§ **Data to examine**
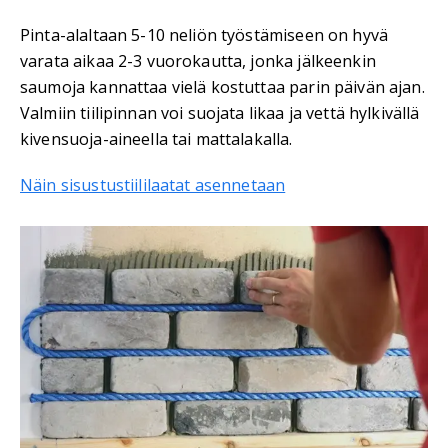
Pinta-alaltaan 5-10 neliön työstämiseen on hyvä
varata aikaa 2-3 vuorokautta, jonka jälkeenkin
saumoja kannattaa vielä kostuttaa parin päivän ajan.
Valmiin tiilipinnan voi suojata likaa ja vettä hylkivällä
kivensuoja-aineella tai mattalakalla.
Näin sisustustiililaatat asennetaan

§ **What you have to do**
Copy out every line of text in the listing word for word, omitting the pictures.

§ **Exercise solution**
Pinta-alaltaan 5-10 neliön työstämiseen on hyvä
varata aikaa 2-3 vuorokautta, jonka jälkeenkin
saumoja kannattaa vielä kostuttaa parin päivän ajan.
Valmiin tiilipinnan voi suojata likaa ja vettä hylkivällä
kivensuoja-aineella tai mattalakalla.
Näin sisustustiililaatat asennetaan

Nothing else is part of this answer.